Restate word for word every line from the top of the data below down through the line that holds "- 🐳 Exploring".

- **ENTRIES SUPPLIED**:
#####
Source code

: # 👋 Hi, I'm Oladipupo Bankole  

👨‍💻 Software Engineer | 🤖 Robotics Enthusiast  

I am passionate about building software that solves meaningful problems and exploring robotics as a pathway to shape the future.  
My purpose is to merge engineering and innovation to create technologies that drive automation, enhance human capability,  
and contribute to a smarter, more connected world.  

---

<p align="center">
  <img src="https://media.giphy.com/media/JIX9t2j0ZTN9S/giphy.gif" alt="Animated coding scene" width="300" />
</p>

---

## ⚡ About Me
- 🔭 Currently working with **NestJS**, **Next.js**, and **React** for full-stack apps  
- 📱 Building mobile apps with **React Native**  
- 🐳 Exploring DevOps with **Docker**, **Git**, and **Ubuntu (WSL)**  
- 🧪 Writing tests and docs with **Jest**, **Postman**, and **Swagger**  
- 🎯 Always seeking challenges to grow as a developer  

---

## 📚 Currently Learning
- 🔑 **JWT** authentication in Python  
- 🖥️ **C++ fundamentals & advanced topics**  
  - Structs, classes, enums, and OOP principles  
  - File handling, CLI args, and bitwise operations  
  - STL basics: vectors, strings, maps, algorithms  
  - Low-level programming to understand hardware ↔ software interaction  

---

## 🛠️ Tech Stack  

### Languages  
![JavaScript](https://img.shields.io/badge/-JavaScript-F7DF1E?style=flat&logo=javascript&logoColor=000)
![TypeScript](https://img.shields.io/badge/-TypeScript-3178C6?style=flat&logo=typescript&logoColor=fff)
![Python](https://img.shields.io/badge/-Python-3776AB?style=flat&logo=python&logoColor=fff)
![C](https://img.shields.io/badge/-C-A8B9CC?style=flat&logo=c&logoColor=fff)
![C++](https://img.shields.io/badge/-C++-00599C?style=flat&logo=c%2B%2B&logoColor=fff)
#####
- **ANSWER BOX**:
Source code

: # 👋 Hi, I'm Oladipupo Bankole  

👨‍💻 Software Engineer | 🤖 Robotics Enthusiast  

I am passionate about building software that solves meaningful problems and exploring robotics as a pathway to shape the future.  
My purpose is to merge engineering and innovation to create technologies that drive automation, enhance human capability,  
and contribute to a smarter, more connected world.  

---

<p align="center">
  <img src="https://media.giphy.com/media/JIX9t2j0ZTN9S/giphy.gif" alt="Animated coding scene" width="300" />
</p>

---

## ⚡ About Me
- 🔭 Currently working with **NestJS**, **Next.js**, and **React** for full-stack apps  
- 📱 Building mobile apps with **React Native**  
- 🐳 Exploring DevOps with **Docker**, **Git**, and **Ubuntu (WSL)**  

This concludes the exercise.